According to Lebanon’s The Daily Star, eyewitnesses heard the man shout “a free and independent Lebanon” before collapsing. Protesters gathered in Hamra on Friday afternoon to denounce the dire economic and political situation seen as having pushed the man to take his life. Meanwhile, another man died by suicide at his home near the southern city of Saida, local media reported. Security forces found the man’s body in his home and learned that the man, a van driver, was suffering financially. He leaves behind a wife and a daughter. The two incidents come as the country’s economic situation continues to worsen dramatically. Last year, Middle East Eye reported on a Lebanese man who was struggling to pay crippling debts, taking his own life as an economic crisis gripped his hometown, Arsal.

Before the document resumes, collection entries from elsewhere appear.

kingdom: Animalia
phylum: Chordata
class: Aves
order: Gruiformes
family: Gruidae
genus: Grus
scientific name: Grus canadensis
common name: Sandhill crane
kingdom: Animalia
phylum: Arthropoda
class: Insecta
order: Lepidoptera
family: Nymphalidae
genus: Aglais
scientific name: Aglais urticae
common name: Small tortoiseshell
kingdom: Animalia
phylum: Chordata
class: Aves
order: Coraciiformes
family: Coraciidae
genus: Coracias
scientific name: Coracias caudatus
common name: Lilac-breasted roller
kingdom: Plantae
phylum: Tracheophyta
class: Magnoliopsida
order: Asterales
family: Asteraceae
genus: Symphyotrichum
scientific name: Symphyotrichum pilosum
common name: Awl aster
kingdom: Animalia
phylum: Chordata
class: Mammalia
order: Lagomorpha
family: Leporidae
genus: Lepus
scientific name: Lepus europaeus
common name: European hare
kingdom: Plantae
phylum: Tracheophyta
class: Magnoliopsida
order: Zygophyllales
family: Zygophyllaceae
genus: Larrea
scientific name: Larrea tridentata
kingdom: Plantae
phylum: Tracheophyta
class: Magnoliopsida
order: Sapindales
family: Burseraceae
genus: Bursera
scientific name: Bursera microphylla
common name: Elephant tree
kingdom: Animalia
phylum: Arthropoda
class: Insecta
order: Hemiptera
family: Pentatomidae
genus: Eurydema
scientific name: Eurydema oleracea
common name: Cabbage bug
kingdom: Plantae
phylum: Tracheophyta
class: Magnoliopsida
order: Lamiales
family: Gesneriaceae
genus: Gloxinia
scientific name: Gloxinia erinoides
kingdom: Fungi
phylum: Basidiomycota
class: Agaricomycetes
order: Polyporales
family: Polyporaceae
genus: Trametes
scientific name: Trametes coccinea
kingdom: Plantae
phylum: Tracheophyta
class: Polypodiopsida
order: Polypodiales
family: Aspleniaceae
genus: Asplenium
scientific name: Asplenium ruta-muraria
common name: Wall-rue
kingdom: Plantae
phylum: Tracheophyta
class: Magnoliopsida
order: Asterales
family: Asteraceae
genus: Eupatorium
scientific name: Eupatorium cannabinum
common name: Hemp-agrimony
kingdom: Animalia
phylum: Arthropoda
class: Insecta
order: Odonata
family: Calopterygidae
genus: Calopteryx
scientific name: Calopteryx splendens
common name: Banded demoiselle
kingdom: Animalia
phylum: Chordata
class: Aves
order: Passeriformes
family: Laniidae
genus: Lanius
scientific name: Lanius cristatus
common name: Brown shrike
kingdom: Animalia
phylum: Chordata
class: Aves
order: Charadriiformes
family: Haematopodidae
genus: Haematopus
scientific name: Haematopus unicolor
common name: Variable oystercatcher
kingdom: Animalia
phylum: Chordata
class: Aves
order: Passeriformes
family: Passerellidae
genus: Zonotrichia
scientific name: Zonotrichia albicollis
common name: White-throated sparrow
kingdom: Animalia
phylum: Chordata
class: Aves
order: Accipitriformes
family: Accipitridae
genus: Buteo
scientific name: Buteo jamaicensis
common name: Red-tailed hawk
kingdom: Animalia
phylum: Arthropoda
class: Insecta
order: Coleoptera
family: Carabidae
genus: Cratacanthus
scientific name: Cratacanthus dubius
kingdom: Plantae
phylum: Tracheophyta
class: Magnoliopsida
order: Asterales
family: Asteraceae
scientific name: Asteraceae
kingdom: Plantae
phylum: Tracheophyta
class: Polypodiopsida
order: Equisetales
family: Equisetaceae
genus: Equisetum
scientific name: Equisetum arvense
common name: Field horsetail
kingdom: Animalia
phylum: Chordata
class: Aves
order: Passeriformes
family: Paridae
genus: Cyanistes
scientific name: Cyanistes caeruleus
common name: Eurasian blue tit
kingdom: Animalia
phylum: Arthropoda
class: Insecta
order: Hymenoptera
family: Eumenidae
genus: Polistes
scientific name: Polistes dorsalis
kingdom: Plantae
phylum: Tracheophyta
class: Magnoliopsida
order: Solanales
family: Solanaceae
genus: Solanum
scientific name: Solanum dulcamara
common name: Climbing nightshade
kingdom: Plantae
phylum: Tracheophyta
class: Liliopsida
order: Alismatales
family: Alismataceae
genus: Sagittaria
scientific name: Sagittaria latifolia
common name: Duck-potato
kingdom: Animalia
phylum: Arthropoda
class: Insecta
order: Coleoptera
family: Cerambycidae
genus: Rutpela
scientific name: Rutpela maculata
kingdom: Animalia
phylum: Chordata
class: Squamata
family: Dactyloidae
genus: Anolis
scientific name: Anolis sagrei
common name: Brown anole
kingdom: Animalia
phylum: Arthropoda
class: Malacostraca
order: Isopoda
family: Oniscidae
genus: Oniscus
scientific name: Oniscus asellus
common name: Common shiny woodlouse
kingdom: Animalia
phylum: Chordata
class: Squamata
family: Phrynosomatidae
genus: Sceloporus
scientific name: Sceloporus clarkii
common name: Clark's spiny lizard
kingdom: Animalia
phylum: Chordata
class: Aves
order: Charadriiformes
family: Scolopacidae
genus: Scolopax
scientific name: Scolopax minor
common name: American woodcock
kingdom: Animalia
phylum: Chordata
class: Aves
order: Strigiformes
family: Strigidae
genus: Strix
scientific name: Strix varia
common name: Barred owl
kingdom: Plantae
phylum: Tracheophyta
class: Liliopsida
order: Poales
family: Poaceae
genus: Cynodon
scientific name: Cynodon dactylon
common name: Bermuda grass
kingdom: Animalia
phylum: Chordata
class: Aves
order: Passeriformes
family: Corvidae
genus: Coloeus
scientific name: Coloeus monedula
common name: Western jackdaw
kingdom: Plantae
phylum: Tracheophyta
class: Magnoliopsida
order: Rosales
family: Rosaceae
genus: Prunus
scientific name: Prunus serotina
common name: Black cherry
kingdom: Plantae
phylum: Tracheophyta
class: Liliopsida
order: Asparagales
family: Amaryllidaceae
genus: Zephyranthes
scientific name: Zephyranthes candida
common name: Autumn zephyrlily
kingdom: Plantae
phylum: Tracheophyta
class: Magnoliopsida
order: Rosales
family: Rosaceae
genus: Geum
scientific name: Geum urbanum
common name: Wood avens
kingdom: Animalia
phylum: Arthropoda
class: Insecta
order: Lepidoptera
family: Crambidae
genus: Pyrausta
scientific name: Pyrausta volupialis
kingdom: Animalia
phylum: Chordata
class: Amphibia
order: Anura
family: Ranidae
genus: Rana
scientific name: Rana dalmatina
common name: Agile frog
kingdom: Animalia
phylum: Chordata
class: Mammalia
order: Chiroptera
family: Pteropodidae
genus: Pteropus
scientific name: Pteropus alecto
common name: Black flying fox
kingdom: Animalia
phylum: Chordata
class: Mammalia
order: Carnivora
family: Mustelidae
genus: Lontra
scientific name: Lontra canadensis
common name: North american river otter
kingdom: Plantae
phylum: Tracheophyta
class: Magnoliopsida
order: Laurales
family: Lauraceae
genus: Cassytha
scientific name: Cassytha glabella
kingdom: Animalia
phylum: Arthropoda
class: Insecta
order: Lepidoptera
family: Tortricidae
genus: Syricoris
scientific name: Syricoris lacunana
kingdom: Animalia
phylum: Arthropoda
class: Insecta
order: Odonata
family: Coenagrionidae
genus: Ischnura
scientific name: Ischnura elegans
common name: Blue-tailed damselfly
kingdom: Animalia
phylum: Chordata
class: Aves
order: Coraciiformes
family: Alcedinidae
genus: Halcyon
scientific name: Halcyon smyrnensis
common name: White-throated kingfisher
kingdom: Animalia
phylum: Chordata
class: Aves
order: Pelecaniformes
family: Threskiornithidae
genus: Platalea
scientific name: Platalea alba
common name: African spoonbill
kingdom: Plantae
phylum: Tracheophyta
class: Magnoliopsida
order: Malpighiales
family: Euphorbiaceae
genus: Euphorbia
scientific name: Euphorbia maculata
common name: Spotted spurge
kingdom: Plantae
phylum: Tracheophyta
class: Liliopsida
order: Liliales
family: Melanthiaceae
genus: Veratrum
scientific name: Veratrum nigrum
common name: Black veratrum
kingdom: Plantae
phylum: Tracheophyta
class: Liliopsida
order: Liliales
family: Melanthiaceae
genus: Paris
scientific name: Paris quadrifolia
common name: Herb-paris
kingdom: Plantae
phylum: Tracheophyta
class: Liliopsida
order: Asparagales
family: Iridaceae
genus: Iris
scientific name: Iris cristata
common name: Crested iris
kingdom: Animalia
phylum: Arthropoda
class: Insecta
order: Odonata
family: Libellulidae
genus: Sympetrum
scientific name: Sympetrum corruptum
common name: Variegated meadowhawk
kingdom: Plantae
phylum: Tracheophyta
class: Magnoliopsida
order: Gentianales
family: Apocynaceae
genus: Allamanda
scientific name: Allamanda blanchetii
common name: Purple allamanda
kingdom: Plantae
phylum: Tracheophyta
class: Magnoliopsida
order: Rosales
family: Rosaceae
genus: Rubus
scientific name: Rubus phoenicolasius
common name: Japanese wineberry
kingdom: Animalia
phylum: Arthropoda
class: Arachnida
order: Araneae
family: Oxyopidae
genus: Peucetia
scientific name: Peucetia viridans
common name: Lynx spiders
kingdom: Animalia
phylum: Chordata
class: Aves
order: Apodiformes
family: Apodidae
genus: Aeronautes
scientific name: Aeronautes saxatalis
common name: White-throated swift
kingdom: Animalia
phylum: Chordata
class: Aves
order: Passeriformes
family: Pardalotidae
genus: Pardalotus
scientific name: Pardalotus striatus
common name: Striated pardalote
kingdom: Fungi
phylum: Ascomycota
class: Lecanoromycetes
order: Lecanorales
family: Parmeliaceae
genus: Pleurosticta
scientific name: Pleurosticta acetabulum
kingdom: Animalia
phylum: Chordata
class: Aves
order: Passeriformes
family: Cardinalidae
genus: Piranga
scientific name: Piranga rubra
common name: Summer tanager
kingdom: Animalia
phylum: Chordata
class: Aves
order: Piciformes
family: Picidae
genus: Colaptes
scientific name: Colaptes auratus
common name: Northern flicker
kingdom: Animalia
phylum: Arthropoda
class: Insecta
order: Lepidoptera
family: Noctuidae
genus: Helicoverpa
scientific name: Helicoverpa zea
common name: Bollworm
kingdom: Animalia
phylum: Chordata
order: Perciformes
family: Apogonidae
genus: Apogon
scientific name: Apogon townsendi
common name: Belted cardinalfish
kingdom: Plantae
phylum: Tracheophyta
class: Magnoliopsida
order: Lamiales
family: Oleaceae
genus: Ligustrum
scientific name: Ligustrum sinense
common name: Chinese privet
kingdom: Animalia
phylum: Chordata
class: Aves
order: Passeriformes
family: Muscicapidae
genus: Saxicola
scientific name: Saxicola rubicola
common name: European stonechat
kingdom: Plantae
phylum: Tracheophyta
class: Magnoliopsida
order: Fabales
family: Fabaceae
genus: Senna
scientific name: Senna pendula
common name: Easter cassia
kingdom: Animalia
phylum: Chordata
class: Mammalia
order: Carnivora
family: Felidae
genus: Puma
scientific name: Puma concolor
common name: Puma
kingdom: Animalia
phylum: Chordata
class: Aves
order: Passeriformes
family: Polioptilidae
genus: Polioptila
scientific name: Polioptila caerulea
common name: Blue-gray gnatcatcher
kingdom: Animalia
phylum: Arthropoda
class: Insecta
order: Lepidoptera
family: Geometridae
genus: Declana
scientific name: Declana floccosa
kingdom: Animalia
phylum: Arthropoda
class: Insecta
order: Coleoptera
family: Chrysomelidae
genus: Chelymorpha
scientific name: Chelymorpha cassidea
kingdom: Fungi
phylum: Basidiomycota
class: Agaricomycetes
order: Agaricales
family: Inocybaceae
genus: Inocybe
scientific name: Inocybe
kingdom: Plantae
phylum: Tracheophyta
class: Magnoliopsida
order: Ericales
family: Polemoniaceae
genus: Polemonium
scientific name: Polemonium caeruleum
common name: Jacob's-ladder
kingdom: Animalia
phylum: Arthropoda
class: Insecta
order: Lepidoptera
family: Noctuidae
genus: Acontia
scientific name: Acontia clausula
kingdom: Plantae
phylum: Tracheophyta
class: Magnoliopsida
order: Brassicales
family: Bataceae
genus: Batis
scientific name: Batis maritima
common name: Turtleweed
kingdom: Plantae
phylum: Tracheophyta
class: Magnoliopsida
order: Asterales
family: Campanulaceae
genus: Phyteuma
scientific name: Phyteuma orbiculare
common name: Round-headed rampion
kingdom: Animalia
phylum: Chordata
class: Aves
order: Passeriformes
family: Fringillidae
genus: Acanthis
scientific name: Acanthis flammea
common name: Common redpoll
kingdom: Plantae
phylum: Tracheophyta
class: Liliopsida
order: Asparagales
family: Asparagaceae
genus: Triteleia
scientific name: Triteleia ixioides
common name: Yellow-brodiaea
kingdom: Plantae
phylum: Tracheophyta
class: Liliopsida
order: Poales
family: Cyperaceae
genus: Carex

Arsal mayor Bassil al-Hujeiri told local television station Al-Jadeed at the time that Naji Fleeti, 40, had been a victim of “the terrorism of poverty and hunger”. Many in Lebanon at the time saw parallels with the case of George Zreik, a Lebanese man who self-immolated in February 2019 at his children’s school after he was unable to pay their fees. The Mediterranean nation is currently facing its worst economic turmoil since the 1975-1990 civil war. Since May, the devaluation of the Lebanese pound, coupled with the economic impact of the coronavirus pandemic, has triggered a fresh wave of demonstrations. Lebanon’s currency has been in freefall since September, losing over 80 percent of its value. It recorded a new low on Thursday when it reached 9,400 Lebanese lira (LL) to the US dollar, contrasting with an official pegged rate of LL1,507. Meanwhile the country’s ubiquitous power cuts have become far more frequent in recent days. The Lebanese government estimates that 75 percent of the population is currently in need of aid.

Local media reported on Thursday that a man had robbed a pharmacy in Beirut at gunpoint for nappies and baby formula, an incident widely seen in the country as symbolic of the economic desperation felt by many.